The author is indebted to the reviewers and editors of NORMA for their productive and useful engagement with the article.

Disclosure statement

No potential conflict of interest was reported by the author(s).

Notes

1 Information based on Interviews in 2014–2015 with officers from Personnel Administration Directorate, GHQ and District Armed Services Board, Chakwal.

2 Although the term has a broader application in Islamic faith, it is used here in the context of dying in a battle waged in defence of an Islamic state. This honorific is used by the Pakistan military for soldiers that die in combat.

3 Specific references used in the article are taken from the 2010 and 2014 shows.

4 Sadqa in Islamic faith refers to an act of charity to incur divine protection. Often given in the name of a loved one to protect them from misfortune.

5 Information based on interviews in 2014–2015 with officers from Personnel Administration Directorate, GHQ.

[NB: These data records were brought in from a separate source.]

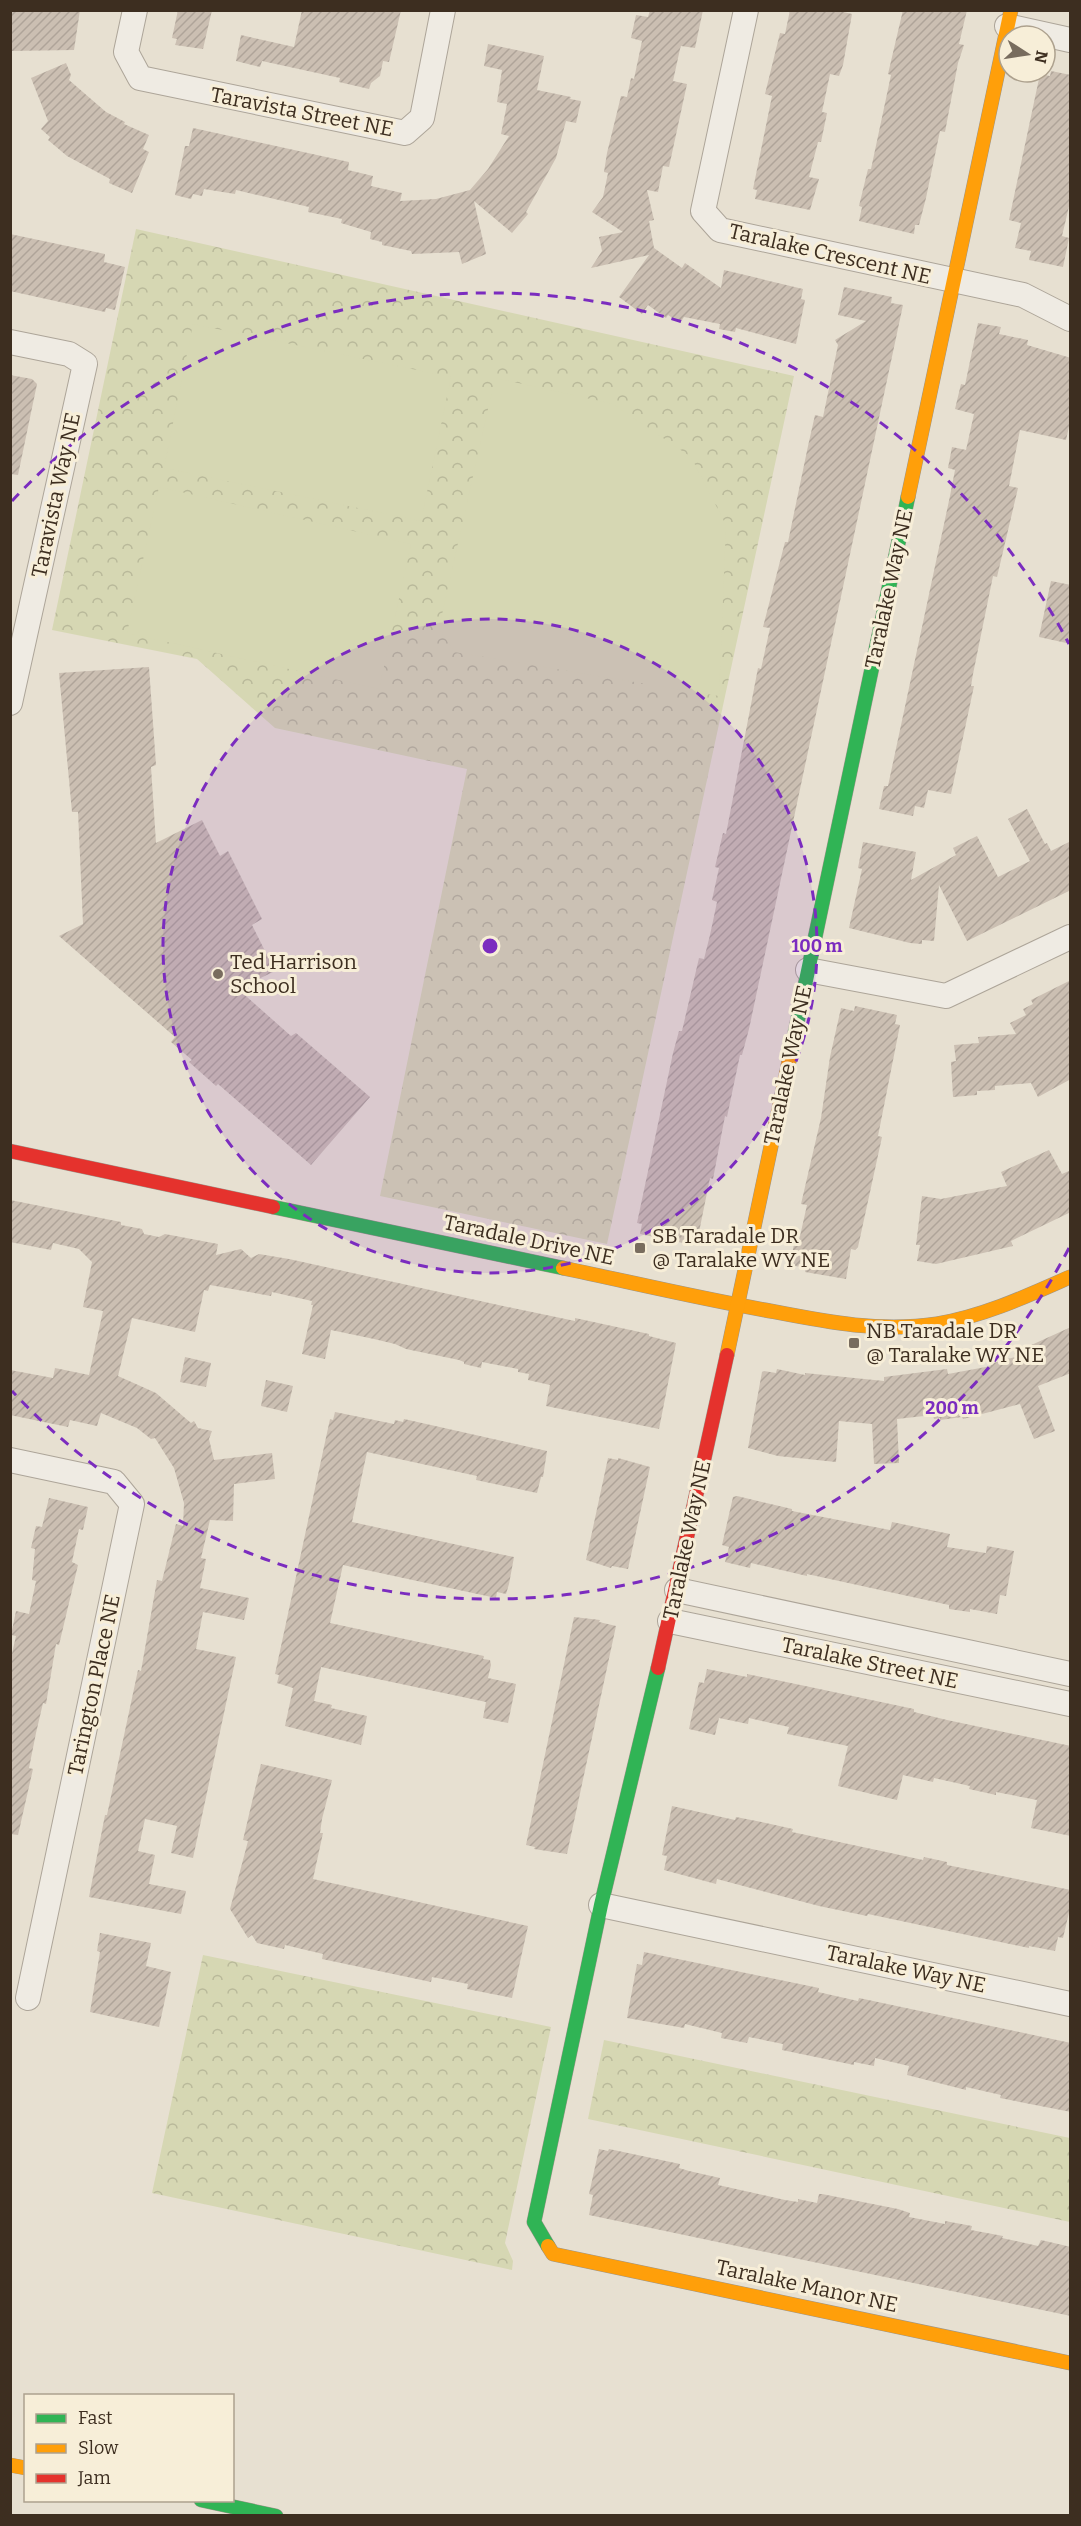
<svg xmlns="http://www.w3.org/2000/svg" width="1081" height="2526" viewBox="0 0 1081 2526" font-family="Bitter,serif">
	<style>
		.park { fill: url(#park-crowns) }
		.pitch { fill: #d6d7b3 }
		.building { fill: url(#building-hatch) }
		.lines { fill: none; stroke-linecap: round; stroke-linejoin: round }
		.street-casing { stroke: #ada599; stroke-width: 26 }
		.fast-casing { stroke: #9c958a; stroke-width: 15 }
		.slow-casing { stroke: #9c958a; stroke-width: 15 }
		.jam-casing { stroke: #9c958a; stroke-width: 15 }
		.street { stroke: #efebe3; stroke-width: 24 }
		.fast { stroke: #30b455; stroke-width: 14 }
		.slow { stroke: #ff9f0a; stroke-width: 14 }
		.jam { stroke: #e5322d; stroke-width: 14 }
		.ring { fill: none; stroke: #7b2cbf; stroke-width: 3; stroke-dasharray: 10 8 }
		.poi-dot { fill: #786c5e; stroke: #f7eed8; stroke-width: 2 }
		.labels { text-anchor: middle; stroke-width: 6; stroke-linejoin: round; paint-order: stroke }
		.street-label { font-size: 21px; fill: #3d2e20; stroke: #f7eed8 }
		.poi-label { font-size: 21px; fill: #3d2e20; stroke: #f7eed8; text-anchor: start }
		.centre { fill: #7b2cbf; stroke: #f7eed8; stroke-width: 3 }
		.ring-label { font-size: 18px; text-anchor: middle; font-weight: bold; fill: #7b2cbf; stroke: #f7eed8; stroke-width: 6; stroke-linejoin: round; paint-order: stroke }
	</style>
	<defs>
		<pattern id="park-crowns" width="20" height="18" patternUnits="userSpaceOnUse" patternTransform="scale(1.5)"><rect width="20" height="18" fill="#d6d7b3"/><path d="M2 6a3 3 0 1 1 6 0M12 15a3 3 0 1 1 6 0" fill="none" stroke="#b9b99a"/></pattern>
		<pattern id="building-hatch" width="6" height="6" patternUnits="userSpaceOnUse" patternTransform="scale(1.5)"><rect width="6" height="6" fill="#cbbfb2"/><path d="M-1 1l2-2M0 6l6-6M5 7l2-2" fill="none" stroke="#afa499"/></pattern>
	</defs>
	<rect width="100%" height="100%" fill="#e7e0d1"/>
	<g class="park">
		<path d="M136,229L794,376L607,1244L380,1196L467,769L275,728L197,659L52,630Z"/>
		<path d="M203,1955L551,2027L505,2243L513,2261L512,2270L152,2193Z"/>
		<path d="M604,2040L1070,2138V2222L588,2119Z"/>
	</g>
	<g class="pitch">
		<path d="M193,324L451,377L421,521L164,468Z"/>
		<path d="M495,378L613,404L691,457L726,525L719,696L454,652L439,628Z"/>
		<path d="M159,487L411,544L379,689L127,633Z"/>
	</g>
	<g class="building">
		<path d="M10,10H80L74,50L10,51Z"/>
		<path d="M178,10H212L203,49L175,45L177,39L172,38Z"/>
		<path d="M302,10H401L389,62L383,61L380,76L371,83L369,89L339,82L340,78L262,61L260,67L236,61L241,35L294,47Z"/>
		<path d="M650,10H703L695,48L681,46L680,49L673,81L687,84L669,167L663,166L658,192L647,190L654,220L649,221L654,248L682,268L685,263L721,288L724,270L803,289L801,299L805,300L796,344L736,328L735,332L719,329L720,324L684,317L680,323L668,315L666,318L648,305L642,314L619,297L649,255L591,268L602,251L599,237L623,232L592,212L603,197L608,173L604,172L607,153L621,96L627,97L631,78L634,79L642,41L631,38L636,15L648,17Z"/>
		<path d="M790,10H835L852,14L843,65L839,76L830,74L822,112L827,113L821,142H818L809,177L819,179L810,210L755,199L757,190L753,189L772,96L765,94L780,33L785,34Z"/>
		<path d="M903,10H967L959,44L964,45L958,63L945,132L940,131L926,198L919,225H915L914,234L859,221L862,207L859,206L868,169H871L891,75L888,74Z"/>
		<path d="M488,44L544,56L537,90L571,97L570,99L581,101L576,123L566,121L556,158L526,212L528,214L512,233L474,201L486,254L462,264L459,252L412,254L411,251L382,245V242L370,239L371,232L341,223L342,219L308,212L309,207L236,190L235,194L204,189L202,196L193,194L191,199L175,195L185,146H189L193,128L349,162L348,170L373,176L371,186L402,193L400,201L436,199L470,190L488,169L509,136L501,134L507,104L497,102L502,70L484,66Z"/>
		<path d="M66,63L71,75L69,80L106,112L125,122L124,124L149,135L143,149L149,152L132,193L109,183L110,179L67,156L48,140L50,137L41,129L48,121L31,78Z"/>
		<path d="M1051,71L1071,75V198L1062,236L1069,238L1063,267L1029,260L1031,251L1015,248L1021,223L1009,220L1040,74L1050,76Z"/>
		<path d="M10,234L105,254L104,262L125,267L115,310L106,308L105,312L10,291Z"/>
		<path d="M844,287L892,297L891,303L903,305L749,1029L742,1055H740L727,1117L725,1116L713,1179L710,1178L697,1242L684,1239L683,1243L640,1234L642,1224L637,1223L673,1053L679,1031H682L699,958L704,959L710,935L717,902L712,900L719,868L715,867L723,833L726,834L758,668L761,669L770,628L763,627L785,542H788L808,446L815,415L823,417L838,345L835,340L866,321L838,315Z"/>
		<path d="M978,323L1001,327L999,334L1028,340L1027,345L1071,358V418L1066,440L1020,430L1009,486L1018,488L997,577L993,576L973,674L971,686H974L951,794L928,790L924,808L915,806L913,816L879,809L884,786H888L950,496L955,470L948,468L952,447L966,450L974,414L955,409L961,384L965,385Z"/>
		<path d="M10,375L32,379L37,384L18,475L10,474Z"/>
		<path d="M1051,581L1071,585V644L1039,637Z"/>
		<path d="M149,667L156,765L151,767L156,843L202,820L220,856L228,851L262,919L252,925L275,971L238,989L291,1036L296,1033L370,1097L311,1165L218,1084L216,1086L189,1062L192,1060L171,1042L175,1037L59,936L83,924L78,812H72L59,673Z"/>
		<path d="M1027,809L1045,844L1047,843L1051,851L1071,841V890L967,941L939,885L934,941L922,940V944L910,943L849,928L862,869L858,868L863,842L916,852L911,880L956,855L953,848L977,836L998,877L1030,861L1008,819Z"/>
		<path d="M1071,980V1079L1038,1097L1031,1083L995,1086V1090L977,1091V1095L953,1097L951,1062L956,1061L954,1045L979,1043L978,1037L1016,1034L1010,1023L1026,1015L1023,1009L1033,1004L1031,1000Z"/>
		<path d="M855,1006L897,1015L895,1024L900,1025L878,1136L882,1137L858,1247L855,1250L851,1249L846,1279L805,1272L806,1268L790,1265L794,1244L798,1245L807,1205L801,1204L821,1118L830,1057L841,1008L854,1011Z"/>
		<path d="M1049,1150L1062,1174L1071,1170V1212L1011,1241L1013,1246L936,1264L917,1261L920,1245H916L922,1196L941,1199L1007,1186L1001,1172Z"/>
		<path d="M10,1200L121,1222V1225L142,1229L144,1234L159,1237L165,1234L218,1244L216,1255L241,1249L251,1258L259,1254L289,1259L503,1306L575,1321V1318L649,1334V1336L676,1343L659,1429L546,1406L550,1385L528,1380L529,1374L518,1372V1369L482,1362L481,1368L464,1364V1362L459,1360L406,1349L395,1344L374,1339L331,1330L325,1359L302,1354L313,1305H311L312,1301L272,1292L271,1296L210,1285L208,1291L204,1290L195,1332L132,1318L118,1376L156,1393L191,1423L194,1421L198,1428L212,1431L209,1439L214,1460L272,1453L275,1479L234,1484L233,1521L210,1520L201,1558L206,1559L200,1588L249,1598L244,1620L203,1612L196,1649L236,1657L193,1858L171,1853L177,1826L145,1819L138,1851L155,1855L149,1884L186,1891L181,1914L89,1897L105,1815H107L138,1670L141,1671L157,1580L162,1581L176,1524L183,1526L184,1503L174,1468L155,1438L151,1439L137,1428L101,1413L97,1426L70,1420L68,1427L10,1415V1370L53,1378L55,1368L89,1375L103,1311L83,1307L92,1262L79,1249L53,1243L51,1250L10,1242Z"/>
		<path d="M1071,1327V1373L1038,1386L1055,1431L1034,1439L1020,1404L963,1419L962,1417L940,1420V1418L934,1419L933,1415L897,1419L899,1463L874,1464L872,1424L839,1421L836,1462L778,1456L748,1448L762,1372L764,1371L776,1373L777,1369L805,1375V1373L884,1381V1377L947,1369L948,1374L991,1366L990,1364L1015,1357L1014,1353Z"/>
		<path d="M185,1357L211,1363L206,1387L180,1382Z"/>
		<path d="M266,1380L293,1386L287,1412L261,1406Z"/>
		<path d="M335,1412L394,1424L395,1420L403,1422L404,1419L547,1451L543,1477H541L537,1493L476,1480L477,1476L367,1452L352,1522L514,1557L509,1584L506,1594L497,1592L496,1598L343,1565L330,1623L484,1656L483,1659L490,1660L491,1665L488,1678L516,1684L508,1723L483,1718L486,1702L321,1667L314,1701L332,1705L331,1708L367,1716L361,1745L285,1726L293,1688L277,1683L279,1675L275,1674L330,1419L333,1420Z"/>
		<path d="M608,1458L618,1460V1458L650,1467L628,1569L612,1566L611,1568L586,1560Z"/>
		<path d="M737,1496L792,1509V1511L890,1530L892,1522L950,1534L947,1547L986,1553L987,1546L1014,1551L1006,1596L1000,1595L997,1614L970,1609V1612L949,1609V1605L807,1574V1576L751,1563L750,1568L725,1562L729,1547L722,1545L733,1497Z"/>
		<path d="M49,1498L88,1507L83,1530L79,1529L72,1562L78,1565L59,1645L56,1644L46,1704L43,1703L36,1733L29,1768L33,1769L18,1835L10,1834V1662L16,1636L11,1635L16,1611L29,1614L36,1581L32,1580L35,1549L31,1548L36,1526L42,1527Z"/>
		<path d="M574,1617L600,1620L599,1622L616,1626L567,1854L534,1849L535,1847L526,1845Z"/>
		<path d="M707,1669L747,1677V1674L810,1687L914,1709V1712L947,1720L1071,1746V1836L1031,1828L1037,1800L996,1792V1795L969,1789L970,1786L934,1778L933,1782L903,1775L897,1800L838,1786L848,1746L787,1734L789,1727L749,1718L748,1724L719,1718L715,1735L689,1729L699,1682L704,1683Z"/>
		<path d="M261,1764L332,1780L322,1819L320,1833H323L313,1879L528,1926L512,1998L467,1989L468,1984L432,1977L431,1982L322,1959L323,1954L285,1945L284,1949L257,1943L252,1935L248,1938L230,1909L248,1841L243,1840Z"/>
		<path d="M672,1806L735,1820L736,1817L766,1823L793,1829L792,1832L886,1852L923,1860L924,1857L947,1862V1865L1071,1890V1904L1063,1938L1058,1937L1055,1951L1029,1946V1948L868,1914L867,1916L819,1906L717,1879L716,1884L664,1870L667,1856L662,1855Z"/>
		<path d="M100,1933L151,1943L146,1966L171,1972L159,2027L90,2012L100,1952L97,1951Z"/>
		<path d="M644,1952L819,1988L818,1992L858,2001L859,1998L1071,2043V2112L1000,2098L1001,2095L966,2087V2090L907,2075L909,2066L875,2058L874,2066L854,2062V2065L782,2050L783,2044L749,2037L747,2043L721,2038L722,2033L685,2024L684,2028L627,2018L637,1964L642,1965Z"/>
		<path d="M599,2149L608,2151L609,2149L680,2164L679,2168L689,2171L720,2178L718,2185L785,2200L798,2202V2199L817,2203L819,2194H822L898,2209L910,2213L909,2217L945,2224V2221L972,2226L971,2230L1003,2236L1002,2238L1038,2246L1041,2240L1071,2247V2316L589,2215L593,2195L589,2194Z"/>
	</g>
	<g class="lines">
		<defs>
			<g id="street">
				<path d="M135,10L126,52L140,78L405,133L422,118L443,10"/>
				<path d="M746,10L703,211L720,230L1023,295L1070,319"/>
				<path d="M1007,26L1070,40"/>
				<path d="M10,342L69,354L85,364L10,703"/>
				<path d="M808,970L946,996L1070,937"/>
				<path d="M10,1460L114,1482L132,1504L28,1998"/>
				<path d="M677,1590L1070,1674"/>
				<path d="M670,1621L1070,1704"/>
				<path d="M601,1905L1070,2004"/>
			</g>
			<g id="fast">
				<path d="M789,1061L908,497"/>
				<path d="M273,1207L563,1268"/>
				<path d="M548,2246L534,2222L601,1905L658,1668"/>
				<path d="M201,2500L276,2516"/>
			</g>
			<g id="slow">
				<path d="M908,497L1011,10"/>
				<path d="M563,1268C630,1282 697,1298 765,1310C822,1321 878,1333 937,1324C984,1316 1027,1296 1070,1277"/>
				<path d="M727,1355L789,1061"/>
				<path d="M548,2246L553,2254L1070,2363"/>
				<path d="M10,2465L26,2468"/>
			</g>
			<g id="jam">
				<path d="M10,1151L273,1207"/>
				<path d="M658,1668L727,1355"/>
			</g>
		</defs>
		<use href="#street" class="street-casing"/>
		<use href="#fast" class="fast-casing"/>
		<use href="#slow" class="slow-casing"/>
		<use href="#jam" class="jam-casing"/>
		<use href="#street" class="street"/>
		<use href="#fast" class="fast"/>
		<use href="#slow" class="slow"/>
		<use href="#jam" class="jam"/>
	</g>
	<circle cx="490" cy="946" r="327" fill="#7b2cbf" fill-opacity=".12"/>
	<g class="ring">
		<circle cx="490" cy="946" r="327"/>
		<path d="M1069 1248A653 653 0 0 1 12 1391M12 501A653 653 0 0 1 1069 644"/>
	</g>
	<g class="poi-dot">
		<circle cx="218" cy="974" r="6"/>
		<rect x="634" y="1242" width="12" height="12" rx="3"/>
		<rect x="848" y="1337" width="12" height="12" rx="3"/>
	</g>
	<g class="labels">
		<g class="street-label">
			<text transform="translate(302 112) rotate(11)" y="7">Taravista Street NE</text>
			<text transform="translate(830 254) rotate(13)" y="7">Taralake Crescent NE</text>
			<text transform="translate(56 495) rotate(-78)" y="7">Taravista Way NE</text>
			<text transform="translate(889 589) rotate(-78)" y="7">Taralake Way NE</text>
			<text transform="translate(788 1065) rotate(-78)" y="7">Taralake Way NE</text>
			<text transform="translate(529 1240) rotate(12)" y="7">Taradale Drive NE</text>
			<text transform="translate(687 1540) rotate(-78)" y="7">Taralake Way NE</text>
			<text transform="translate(870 1663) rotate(12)" y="7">Taralake Street NE</text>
			<text transform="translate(94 1685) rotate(-78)" y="7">Tarington Place NE</text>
			<text transform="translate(906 1969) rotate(12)" y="7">Taralake Way NE</text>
			<text transform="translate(807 2286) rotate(12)" y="7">Taralake Manor NE</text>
		</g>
		<g class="poi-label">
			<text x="230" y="969">Ted Harrison<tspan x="230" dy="24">School</tspan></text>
			<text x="652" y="1243">SB Taradale DR<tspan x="652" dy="24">@ Taralake WY NE</tspan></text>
			<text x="866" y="1338">NB Taradale DR<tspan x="866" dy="24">@ Taralake WY NE</tspan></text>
		</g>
	</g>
	<circle cx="490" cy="946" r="9" class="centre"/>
	<g class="ring-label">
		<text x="817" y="952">100 m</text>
		<text x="952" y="1414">200 m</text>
	</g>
	<rect width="1081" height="2526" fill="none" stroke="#3d2e20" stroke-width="24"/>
	<rect x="24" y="2394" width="210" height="108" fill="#f7eed8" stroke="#ada18e" stroke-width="1.5"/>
	<rect x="36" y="2414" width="30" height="9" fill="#30b455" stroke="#ada18e" stroke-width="1.5"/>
	<text x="78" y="2424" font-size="18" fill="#3d2e20">Fast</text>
	<rect x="36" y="2444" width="30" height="9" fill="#ff9f0a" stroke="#ada18e" stroke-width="1.5"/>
	<text x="78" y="2454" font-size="18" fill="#3d2e20">Slow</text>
	<rect x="36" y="2474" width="30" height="9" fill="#e5322d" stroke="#ada18e" stroke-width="1.5"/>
	<text x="78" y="2484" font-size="18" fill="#3d2e20">Jam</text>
	<g transform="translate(1027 54) rotate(102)"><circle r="28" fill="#f7eed8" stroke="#ada18e" stroke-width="1.5"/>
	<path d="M0-4.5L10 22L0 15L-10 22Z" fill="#786c5e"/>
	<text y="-9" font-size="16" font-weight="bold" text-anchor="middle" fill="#3d2e20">N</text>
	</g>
</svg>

6 I give a detailed rendition of the gendering of military grieving rituals in local spaces in my book Dying to Serve, 2020, pp. 114–124.

Additional information

Notes on contributors

Maria Rashid

Maria Rashid is currently based at the Social Research Institute at University College London as a Research Fellow. A psychologist by training, she holds a doctorate from the School of Oriental and African Studies in Politics. Her monograph, Dying to Serve, Militarism, Affect and the Politics of Sacrifice published by Stanford University Press in 2020, sets up affective technologies as critical to the appeal of militarism in Pakistan. She has worked as a feminist practitioner, trainer, and researcher in the field of gender, masculinities and violence, including heading a national women and child rights organisation for 14 years.